Duran, who was struck in the head, was rushed to Brookdale University Hospital Medical Center, where he was initially listed in critical condition and succumbed to his injuries two days later, authorities said.
“Everything just happened in an instant,” Duran’s wife, Yesmel Tejeda, 38, told The Post Friday.
“The way that happened, he didn’t deserve to die like that, and I’m hoping the police and the communities and everybody finds that person, because this is something that all of us, we’re gonna get through, but with time, with time.”
The shooter had flipped out over an unpaid $280 bill at the restaurant, Tejeda said.
The enraged man then got into his 2016 Chrysler with New York plate LAL 7188, callously fired toward the eatery he’d just left and sped off, cops and sources said.
Duran – who sources say had no criminal history and was not involved in the initial mayhem – collapsed to the ground as the car turned right onto Marginal Street East, the brief clip shows.
Tejeda, who had been married to Duran for two years and planned to start a family with him next year, said her husband’s co-worker called her to tell her what happened.
“They told me, ‘Oh, something happened to Frankley’…so I’m thinking he was a little drunk,” Tejeda said. “So I was like, ‘Can you put him on the phone right now?’ I was like, so mad. And they told me, ‘Oh, he can’t talk right now.’ I’m like, ‘[What do] you mean he can’t talk right now?’ I think my blood pressure went down.”
She said she rushed to the hospital to be by her husband’s side.
“I know that he knew that I was there,” she said. “I know that he knew that I was there. Yeah. I know that.”
Tejeda said police have described the investigation around her husband’s death as “a complicated case.”
“So they say that they want to have all the evidence together,” she said. “And I’m like, what do you mean? There’s cameras everywhere.”
“So that’s the part I don’t understand,” Tejeda added. “I really want the whole community and people to get connected so they can find [the suspect].”
The couple had planned to visit family in the Dominican Republic for the holidays, she said.
“And because of that terrible incident we’re not there,” Tejeda said. “Right now I’m just giving myself some time. Because this — it’s been too much. It has been way too much.”

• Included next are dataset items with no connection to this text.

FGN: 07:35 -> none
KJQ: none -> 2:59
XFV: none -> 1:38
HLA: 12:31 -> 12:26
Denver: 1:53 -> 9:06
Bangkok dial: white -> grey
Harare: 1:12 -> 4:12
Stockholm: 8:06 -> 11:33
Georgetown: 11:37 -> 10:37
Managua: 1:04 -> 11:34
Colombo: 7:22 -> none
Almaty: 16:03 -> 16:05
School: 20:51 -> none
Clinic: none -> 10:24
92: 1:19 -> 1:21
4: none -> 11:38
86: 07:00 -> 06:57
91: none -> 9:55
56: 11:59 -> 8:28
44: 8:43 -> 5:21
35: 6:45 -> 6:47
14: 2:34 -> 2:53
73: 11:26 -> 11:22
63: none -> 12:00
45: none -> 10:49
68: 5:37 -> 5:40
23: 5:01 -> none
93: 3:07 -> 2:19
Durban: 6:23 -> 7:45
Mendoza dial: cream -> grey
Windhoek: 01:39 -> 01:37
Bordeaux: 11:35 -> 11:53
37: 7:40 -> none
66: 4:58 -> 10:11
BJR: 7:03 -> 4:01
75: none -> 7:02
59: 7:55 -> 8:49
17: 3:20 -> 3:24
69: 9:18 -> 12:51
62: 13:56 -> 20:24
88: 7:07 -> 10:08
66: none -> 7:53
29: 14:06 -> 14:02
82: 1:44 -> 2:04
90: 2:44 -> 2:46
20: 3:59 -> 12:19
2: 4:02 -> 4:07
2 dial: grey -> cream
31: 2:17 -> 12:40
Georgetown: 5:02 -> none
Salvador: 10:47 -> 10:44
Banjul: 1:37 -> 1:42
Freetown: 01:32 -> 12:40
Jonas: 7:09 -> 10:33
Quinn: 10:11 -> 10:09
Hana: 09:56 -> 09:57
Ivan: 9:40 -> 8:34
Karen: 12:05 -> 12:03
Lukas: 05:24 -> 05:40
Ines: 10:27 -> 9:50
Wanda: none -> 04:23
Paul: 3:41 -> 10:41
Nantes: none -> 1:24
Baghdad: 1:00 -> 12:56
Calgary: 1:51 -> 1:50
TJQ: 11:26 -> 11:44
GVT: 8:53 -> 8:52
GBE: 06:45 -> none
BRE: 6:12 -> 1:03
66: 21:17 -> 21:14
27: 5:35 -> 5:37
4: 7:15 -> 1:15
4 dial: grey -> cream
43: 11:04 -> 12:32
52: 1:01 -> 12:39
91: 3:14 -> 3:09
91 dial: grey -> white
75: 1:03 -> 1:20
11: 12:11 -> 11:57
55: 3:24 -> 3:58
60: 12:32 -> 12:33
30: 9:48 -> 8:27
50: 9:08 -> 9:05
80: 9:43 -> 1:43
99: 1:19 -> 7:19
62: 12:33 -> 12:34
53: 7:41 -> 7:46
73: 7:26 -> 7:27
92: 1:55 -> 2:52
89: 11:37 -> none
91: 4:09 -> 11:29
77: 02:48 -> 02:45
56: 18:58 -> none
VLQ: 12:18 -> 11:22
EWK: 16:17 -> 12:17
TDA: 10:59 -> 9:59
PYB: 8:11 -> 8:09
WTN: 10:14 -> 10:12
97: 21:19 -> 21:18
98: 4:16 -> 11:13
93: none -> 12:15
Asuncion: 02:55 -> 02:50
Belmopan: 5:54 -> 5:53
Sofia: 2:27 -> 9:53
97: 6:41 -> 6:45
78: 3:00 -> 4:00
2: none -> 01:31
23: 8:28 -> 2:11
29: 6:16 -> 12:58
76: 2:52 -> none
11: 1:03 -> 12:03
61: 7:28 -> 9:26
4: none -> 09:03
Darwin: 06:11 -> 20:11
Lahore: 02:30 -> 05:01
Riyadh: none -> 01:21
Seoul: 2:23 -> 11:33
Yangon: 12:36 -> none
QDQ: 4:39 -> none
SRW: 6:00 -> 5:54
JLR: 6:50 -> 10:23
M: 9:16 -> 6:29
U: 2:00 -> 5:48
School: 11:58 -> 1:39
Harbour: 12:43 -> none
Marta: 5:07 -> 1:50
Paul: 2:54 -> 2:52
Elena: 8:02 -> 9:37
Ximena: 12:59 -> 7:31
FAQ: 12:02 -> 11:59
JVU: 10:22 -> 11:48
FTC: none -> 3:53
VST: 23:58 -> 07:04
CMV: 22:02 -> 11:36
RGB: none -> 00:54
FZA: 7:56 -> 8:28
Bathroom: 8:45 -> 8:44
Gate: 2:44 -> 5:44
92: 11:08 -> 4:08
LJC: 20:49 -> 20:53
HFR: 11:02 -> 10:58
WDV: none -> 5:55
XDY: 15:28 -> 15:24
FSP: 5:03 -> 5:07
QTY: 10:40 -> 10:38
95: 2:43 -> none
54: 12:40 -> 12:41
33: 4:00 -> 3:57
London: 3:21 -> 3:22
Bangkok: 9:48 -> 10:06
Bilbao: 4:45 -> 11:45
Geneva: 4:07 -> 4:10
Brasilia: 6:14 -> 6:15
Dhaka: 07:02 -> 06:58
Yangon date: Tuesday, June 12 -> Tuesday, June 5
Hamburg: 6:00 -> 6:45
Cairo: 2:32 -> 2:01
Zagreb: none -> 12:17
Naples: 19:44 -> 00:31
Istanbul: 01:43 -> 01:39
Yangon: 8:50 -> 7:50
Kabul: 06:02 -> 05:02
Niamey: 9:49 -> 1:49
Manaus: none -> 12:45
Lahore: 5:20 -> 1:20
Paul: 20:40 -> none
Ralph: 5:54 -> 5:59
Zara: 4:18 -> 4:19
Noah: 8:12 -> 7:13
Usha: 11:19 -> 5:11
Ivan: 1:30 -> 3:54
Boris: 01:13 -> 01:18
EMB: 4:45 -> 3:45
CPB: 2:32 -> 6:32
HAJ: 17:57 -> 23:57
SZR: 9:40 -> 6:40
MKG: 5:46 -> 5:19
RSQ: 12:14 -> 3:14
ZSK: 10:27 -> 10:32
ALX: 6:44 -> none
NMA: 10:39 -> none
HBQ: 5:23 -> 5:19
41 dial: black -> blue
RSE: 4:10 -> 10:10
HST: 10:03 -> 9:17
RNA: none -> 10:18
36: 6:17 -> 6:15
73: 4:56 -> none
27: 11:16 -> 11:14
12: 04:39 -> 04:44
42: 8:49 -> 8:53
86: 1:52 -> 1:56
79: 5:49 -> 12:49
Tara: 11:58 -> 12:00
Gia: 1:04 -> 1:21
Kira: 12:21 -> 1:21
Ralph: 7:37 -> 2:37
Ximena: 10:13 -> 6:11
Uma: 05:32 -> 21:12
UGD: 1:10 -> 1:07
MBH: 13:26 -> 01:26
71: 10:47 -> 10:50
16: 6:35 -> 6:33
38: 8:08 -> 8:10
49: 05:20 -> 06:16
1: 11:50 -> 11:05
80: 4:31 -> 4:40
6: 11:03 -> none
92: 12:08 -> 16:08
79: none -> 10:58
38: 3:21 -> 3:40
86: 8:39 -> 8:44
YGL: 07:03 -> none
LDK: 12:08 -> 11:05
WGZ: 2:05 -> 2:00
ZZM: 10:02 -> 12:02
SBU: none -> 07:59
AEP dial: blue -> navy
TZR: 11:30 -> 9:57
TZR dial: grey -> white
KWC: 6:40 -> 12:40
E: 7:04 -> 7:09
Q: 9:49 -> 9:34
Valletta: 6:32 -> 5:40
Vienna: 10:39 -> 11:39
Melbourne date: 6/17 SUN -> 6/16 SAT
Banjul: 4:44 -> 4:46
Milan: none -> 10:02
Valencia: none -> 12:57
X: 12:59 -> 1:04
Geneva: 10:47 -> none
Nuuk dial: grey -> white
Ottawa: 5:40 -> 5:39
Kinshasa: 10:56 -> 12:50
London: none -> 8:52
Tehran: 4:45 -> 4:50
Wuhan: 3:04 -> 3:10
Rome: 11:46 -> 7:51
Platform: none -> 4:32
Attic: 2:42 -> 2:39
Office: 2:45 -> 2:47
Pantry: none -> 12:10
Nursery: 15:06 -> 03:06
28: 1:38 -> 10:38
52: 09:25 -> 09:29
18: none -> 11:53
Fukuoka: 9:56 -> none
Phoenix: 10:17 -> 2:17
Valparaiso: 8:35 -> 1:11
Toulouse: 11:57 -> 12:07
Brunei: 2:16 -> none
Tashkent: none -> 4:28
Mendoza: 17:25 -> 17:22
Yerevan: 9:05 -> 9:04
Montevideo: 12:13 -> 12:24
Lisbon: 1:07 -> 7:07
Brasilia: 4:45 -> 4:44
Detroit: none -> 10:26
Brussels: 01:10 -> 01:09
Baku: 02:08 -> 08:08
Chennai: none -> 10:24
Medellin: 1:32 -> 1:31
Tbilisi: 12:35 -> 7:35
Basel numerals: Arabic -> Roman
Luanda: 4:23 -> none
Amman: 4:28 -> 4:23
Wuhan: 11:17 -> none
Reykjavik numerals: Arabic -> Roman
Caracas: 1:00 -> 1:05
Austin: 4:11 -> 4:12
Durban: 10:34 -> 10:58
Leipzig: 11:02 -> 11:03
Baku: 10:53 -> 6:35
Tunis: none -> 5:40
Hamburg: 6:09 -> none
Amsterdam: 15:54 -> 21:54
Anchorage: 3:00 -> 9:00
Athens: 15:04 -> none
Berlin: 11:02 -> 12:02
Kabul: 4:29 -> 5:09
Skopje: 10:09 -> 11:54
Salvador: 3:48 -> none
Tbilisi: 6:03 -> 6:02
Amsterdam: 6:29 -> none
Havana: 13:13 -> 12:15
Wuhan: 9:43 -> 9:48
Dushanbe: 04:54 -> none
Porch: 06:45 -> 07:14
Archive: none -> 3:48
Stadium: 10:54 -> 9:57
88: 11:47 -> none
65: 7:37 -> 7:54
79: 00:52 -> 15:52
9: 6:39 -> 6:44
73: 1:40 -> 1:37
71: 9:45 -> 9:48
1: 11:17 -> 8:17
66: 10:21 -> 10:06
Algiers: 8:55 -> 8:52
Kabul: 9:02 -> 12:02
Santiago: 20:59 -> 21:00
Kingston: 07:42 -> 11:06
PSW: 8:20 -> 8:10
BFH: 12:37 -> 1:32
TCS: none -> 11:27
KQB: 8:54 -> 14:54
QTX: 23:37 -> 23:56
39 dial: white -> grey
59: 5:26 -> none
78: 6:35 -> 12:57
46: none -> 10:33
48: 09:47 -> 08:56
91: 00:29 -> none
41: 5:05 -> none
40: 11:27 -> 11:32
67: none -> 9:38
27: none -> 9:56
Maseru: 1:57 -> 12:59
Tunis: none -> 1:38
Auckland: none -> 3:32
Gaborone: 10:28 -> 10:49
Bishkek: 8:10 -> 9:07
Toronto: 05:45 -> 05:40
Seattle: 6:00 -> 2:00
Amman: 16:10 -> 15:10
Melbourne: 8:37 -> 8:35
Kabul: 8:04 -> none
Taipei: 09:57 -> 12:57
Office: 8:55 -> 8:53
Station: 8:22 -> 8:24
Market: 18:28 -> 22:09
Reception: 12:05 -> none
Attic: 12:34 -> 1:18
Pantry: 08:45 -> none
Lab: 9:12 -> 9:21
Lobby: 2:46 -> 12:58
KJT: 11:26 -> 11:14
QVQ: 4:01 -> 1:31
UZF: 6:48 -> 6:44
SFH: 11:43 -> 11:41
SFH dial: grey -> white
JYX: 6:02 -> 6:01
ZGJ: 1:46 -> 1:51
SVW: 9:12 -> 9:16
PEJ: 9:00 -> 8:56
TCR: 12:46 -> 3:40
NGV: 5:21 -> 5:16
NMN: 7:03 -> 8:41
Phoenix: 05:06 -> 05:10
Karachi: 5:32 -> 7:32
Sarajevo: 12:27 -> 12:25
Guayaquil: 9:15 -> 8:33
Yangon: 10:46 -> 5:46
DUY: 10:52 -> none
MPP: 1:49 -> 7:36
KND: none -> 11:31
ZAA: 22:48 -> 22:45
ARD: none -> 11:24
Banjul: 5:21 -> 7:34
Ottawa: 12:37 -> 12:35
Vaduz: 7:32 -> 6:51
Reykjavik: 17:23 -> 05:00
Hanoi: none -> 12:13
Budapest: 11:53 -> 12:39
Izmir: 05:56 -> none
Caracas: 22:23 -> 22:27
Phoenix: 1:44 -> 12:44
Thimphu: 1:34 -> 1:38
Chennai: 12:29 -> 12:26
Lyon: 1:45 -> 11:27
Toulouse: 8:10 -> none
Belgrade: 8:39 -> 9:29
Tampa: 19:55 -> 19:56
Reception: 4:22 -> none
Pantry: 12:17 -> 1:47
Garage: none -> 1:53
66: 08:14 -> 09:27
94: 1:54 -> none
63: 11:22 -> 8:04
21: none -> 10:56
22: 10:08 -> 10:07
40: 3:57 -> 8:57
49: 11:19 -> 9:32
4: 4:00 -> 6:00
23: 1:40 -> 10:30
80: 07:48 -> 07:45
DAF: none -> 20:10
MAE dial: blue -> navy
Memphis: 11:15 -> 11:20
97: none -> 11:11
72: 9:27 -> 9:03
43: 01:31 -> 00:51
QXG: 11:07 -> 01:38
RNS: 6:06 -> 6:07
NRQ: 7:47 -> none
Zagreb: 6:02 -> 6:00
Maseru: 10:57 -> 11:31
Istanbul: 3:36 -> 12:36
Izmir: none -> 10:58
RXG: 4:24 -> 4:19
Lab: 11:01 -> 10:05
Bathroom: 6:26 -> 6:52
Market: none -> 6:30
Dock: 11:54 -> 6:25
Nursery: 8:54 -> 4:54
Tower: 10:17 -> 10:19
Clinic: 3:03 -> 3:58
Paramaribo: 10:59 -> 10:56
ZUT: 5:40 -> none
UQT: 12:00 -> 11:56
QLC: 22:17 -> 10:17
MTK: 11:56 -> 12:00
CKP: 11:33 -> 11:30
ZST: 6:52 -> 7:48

Tejeda lit up for a moment when asked how she met her husband.
“We met in a restaurant,” she recalled. “I used to go buy food every day and I used to mind my own business, and he was there, and he used to see me every day.”
“So one day he approached me, and I was at the cashier, and he told the lady, ‘You know what? I’m gonna pay her bill.’ I’m like, ‘Excuse me?’ And he [said], ‘Yeah,’ and since that day [we were together].”
She described her slain husband as “a good guy, an amazing guy, good husband, a good son, a good brother [and] a good part of the community, a good person.”
The NYPD released two images of the suspect’s getaway ride Friday morning, in a bid for tips from the public.
Anyone with information on the case is asked to call the NYPD’s Crime Stoppers Hotline at 1-800-577-TIPS (8477) or for Spanish, 1-888-57-PISTA (74782).